Human 3Diffusion: Realistic Avatar Creation via Explicit 3D Consistent Diffusion Models

Yuxuan Xue, Xianghui Xie, Riccardo Marin, Gerard Pons-Moll

Abstract

Creating realistic avatars from a single RGB image is an attractive yet challenging problem. Due to its ill-posed nature, recent works leverage powerful prior from 2D diffusion models pretrained on large datasets. Although 2D diffusion models demonstrate strong generalization capability, they cannot provide multi-view shape priors with guaranteed 3D consistency. We propose Human 3Diffusion: Realistic Avatar Creation via Explicit 3D Consistent Diffusion.
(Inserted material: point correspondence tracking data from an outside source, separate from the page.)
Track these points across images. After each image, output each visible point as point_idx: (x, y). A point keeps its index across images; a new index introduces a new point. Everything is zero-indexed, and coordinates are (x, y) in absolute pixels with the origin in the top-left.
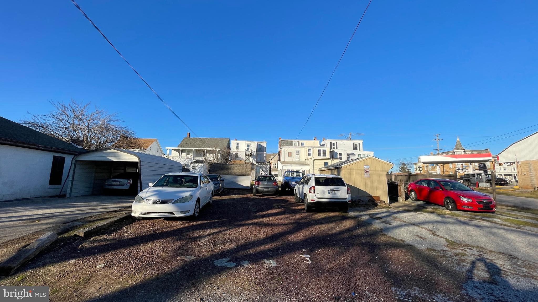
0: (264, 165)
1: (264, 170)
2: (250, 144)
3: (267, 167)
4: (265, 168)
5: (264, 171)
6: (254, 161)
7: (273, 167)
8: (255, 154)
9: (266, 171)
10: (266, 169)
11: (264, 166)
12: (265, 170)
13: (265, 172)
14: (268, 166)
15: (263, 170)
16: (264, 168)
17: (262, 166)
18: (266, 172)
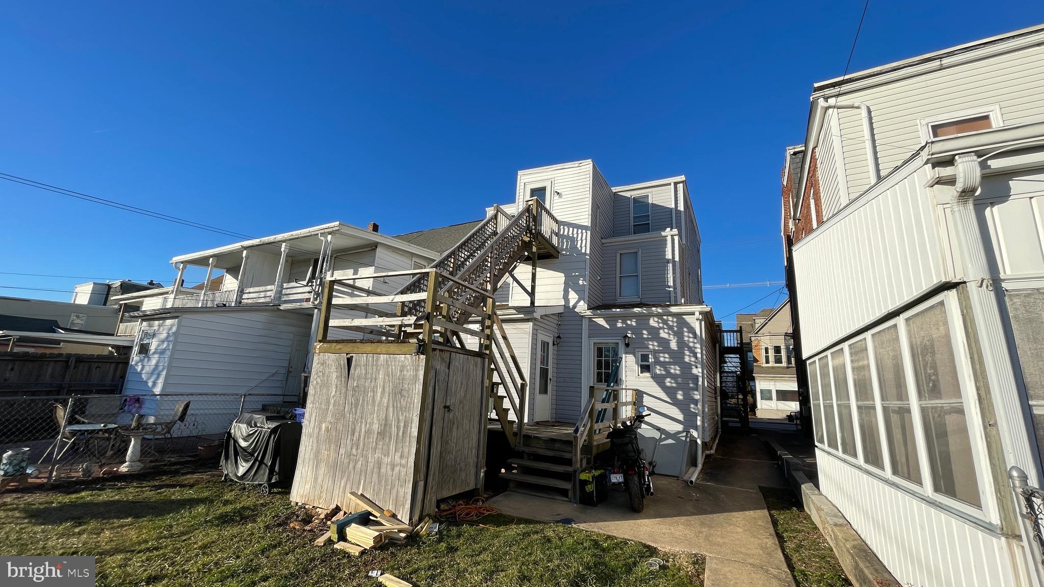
0: (653, 322)
1: (658, 362)
2: (547, 184)
3: (679, 335)
4: (665, 343)
5: (658, 370)
6: (573, 297)
7: (767, 362)
8: (584, 243)
9: (675, 370)
10: (677, 357)
11: (654, 333)
12: (663, 365)
13: (668, 382)
14: (692, 330)
15: (645, 358)
16: (653, 345)
17: (637, 331)
18: (674, 377)
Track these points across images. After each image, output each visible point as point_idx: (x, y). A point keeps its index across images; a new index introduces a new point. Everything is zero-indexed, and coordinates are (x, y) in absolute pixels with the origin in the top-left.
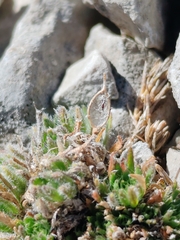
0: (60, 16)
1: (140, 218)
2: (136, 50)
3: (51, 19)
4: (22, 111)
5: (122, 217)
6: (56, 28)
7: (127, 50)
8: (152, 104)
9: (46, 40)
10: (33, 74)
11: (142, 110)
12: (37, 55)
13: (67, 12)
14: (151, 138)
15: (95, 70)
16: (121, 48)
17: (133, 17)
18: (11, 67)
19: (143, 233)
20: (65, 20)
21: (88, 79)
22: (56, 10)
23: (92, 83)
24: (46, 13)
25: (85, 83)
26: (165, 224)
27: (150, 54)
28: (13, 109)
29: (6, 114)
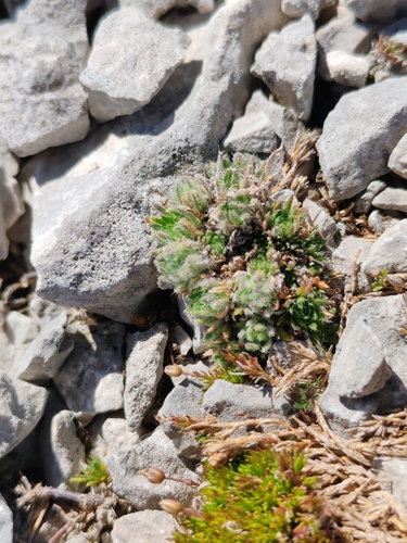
0: (232, 78)
1: (293, 247)
2: (291, 119)
3: (226, 79)
4: (202, 148)
5: (279, 244)
6: (229, 87)
7: (285, 118)
8: (299, 163)
9: (223, 95)
10: (213, 121)
11: (290, 165)
12: (217, 107)
13: (238, 77)
14: (295, 188)
15: (264, 129)
16: (281, 115)
17: (299, 95)
18: (198, 113)
19: (292, 258)
20: (236, 82)
21: (257, 135)
22: (230, 72)
23: (259, 138)
24: (223, 73)
25: (253, 137)
26: (309, 254)
27: (300, 124)
28: (195, 145)
29: (189, 148)
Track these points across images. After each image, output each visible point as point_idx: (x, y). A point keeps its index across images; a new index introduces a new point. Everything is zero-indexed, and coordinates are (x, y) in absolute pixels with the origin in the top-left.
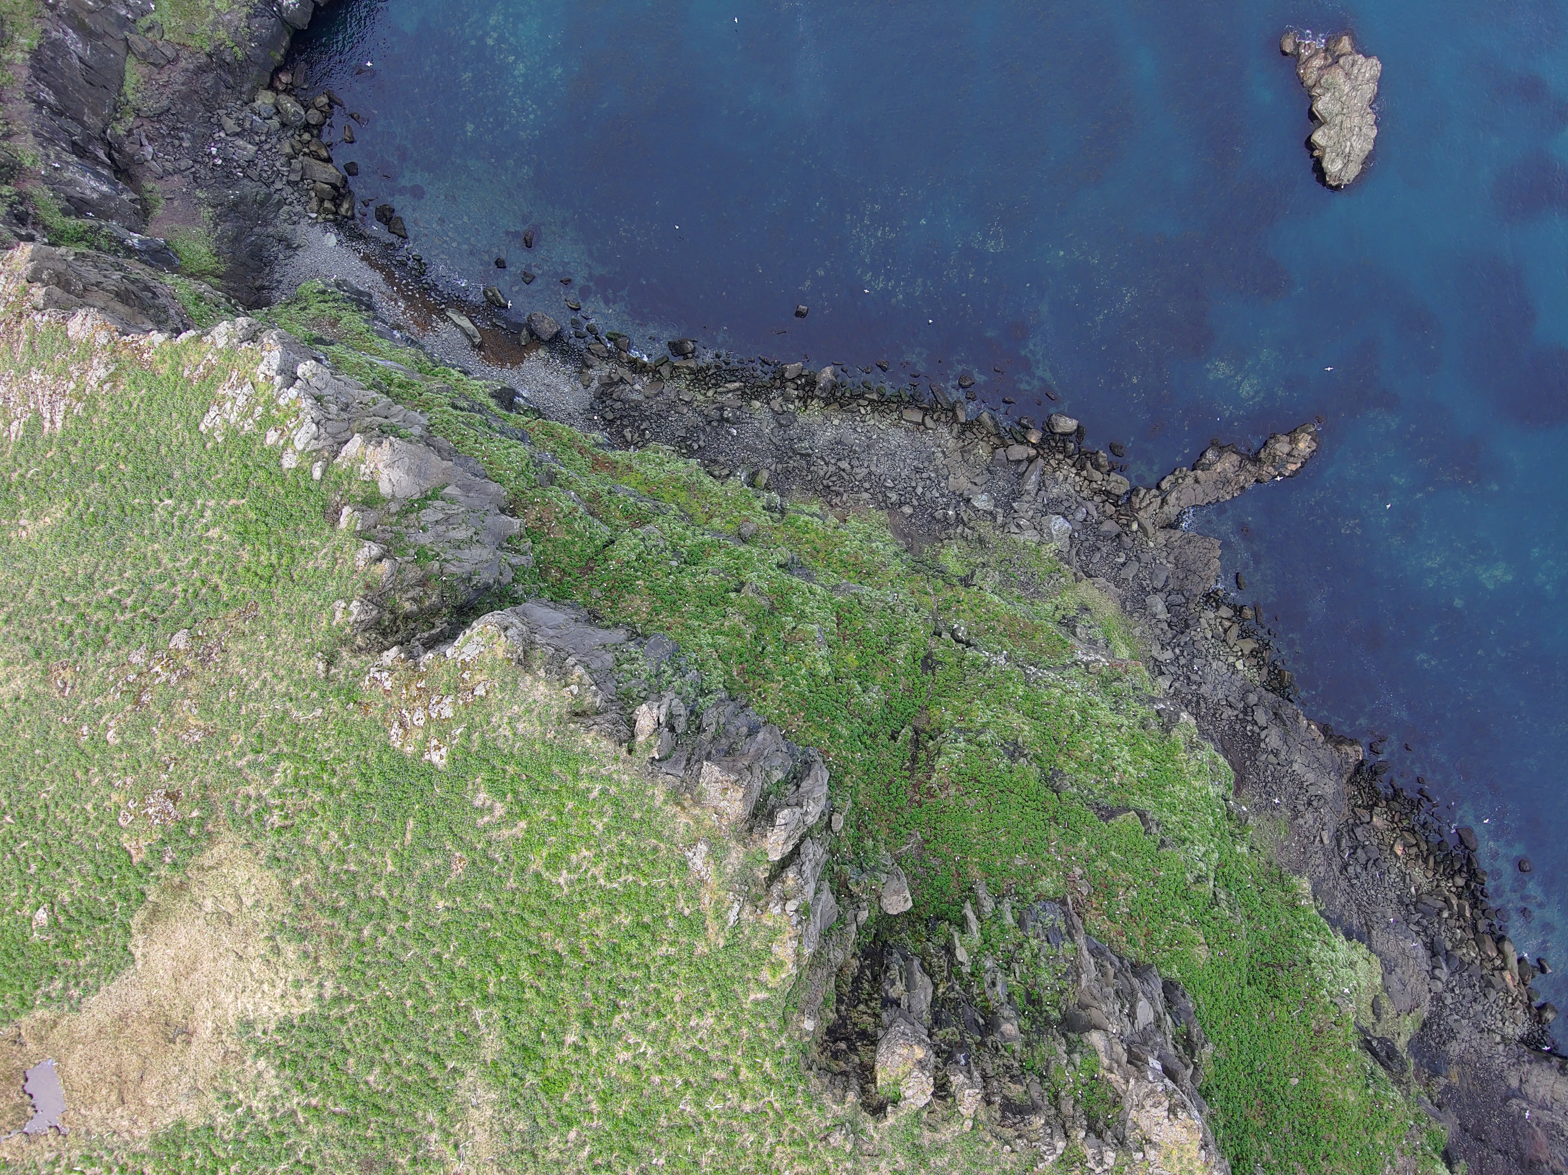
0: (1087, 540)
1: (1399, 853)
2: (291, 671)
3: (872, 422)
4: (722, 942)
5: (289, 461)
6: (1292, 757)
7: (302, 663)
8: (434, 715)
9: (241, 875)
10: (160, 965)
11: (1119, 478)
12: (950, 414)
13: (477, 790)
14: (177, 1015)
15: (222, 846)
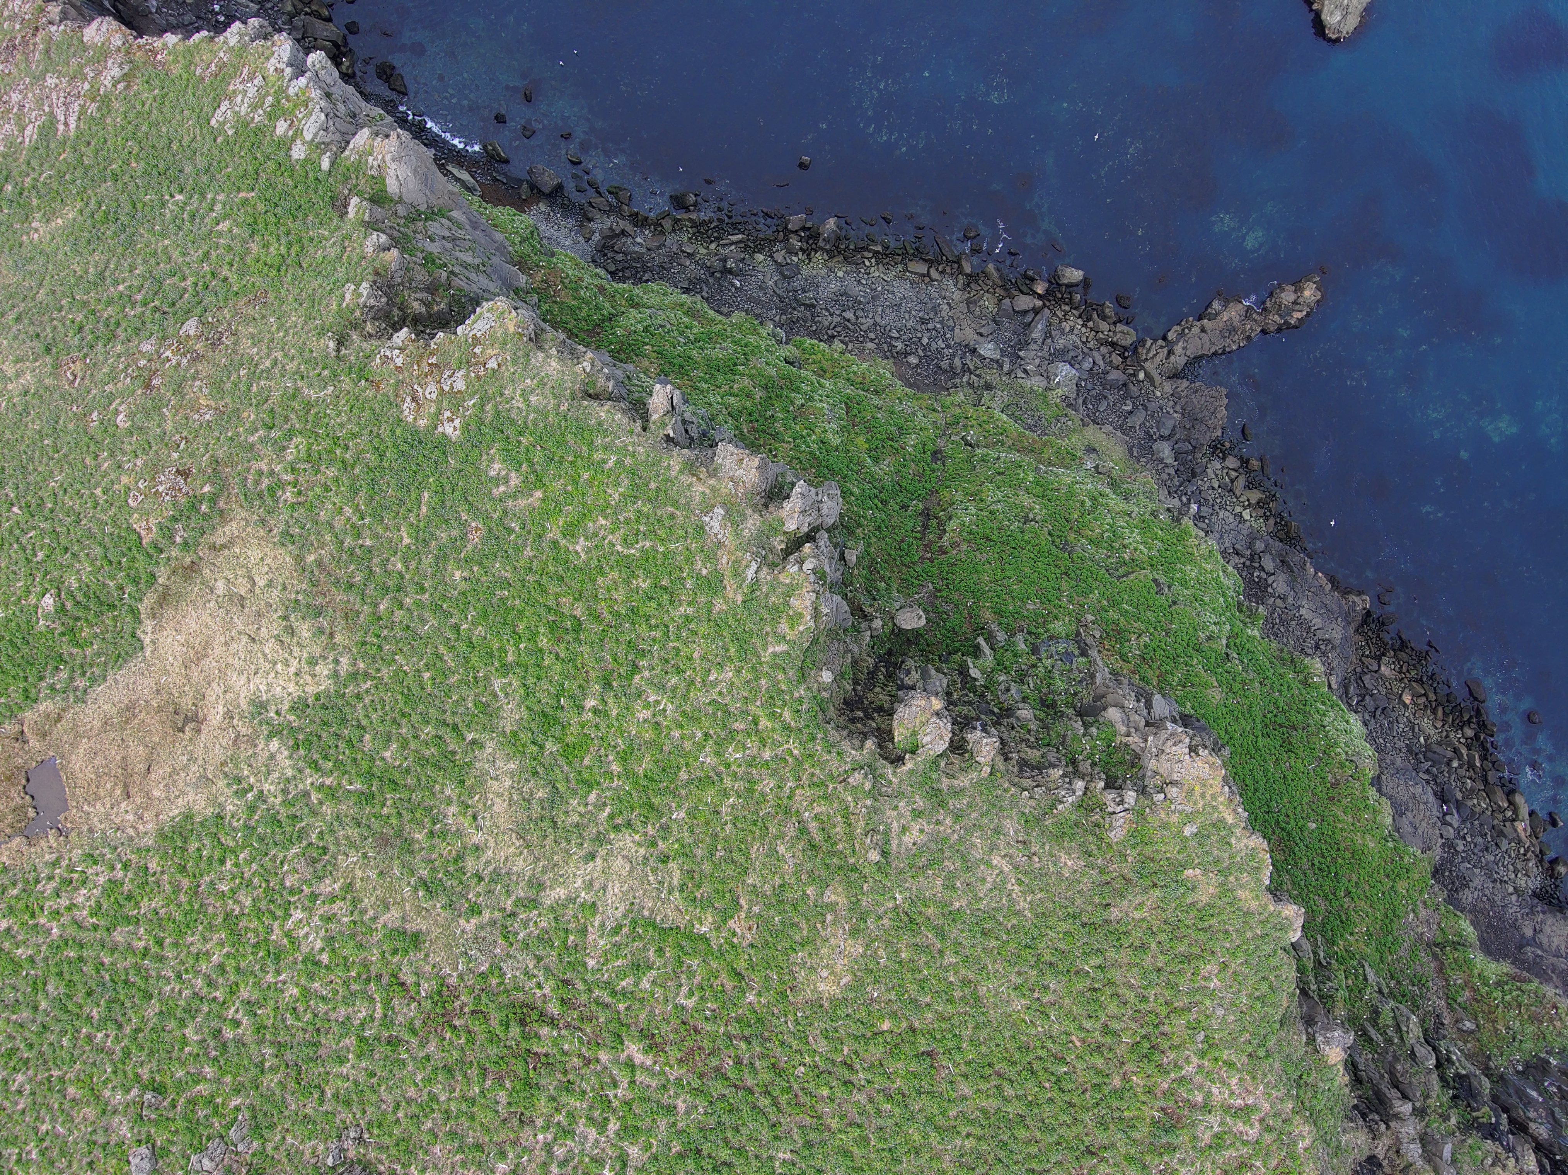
0: (1094, 389)
1: (1408, 702)
2: (301, 351)
3: (877, 274)
4: (740, 598)
5: (298, 152)
6: (1299, 603)
7: (313, 343)
8: (446, 388)
9: (254, 555)
10: (170, 652)
11: (1126, 329)
12: (956, 266)
13: (491, 460)
14: (187, 703)
15: (234, 524)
Our key insight is that 2D multi-view diffusion and 3D reconstruction models provide complementary information for each other, and by coupling them in a tight manner, we can fully leverage the potential of both models. We introduce a novel image-conditioned generative 3D Gaussian Splats reconstruction model that leverages the priors from 2D multi-view diffusion models, and provides an explicit 3D representation, which further guides the 2D reverse sampling process to have better 3D consistency. Our design follows: (1) multi-view 2D priors enhance generative 3D reconstruction and (2) consistency refinement of diffusion sampling trajectory via the explicit 3D representation.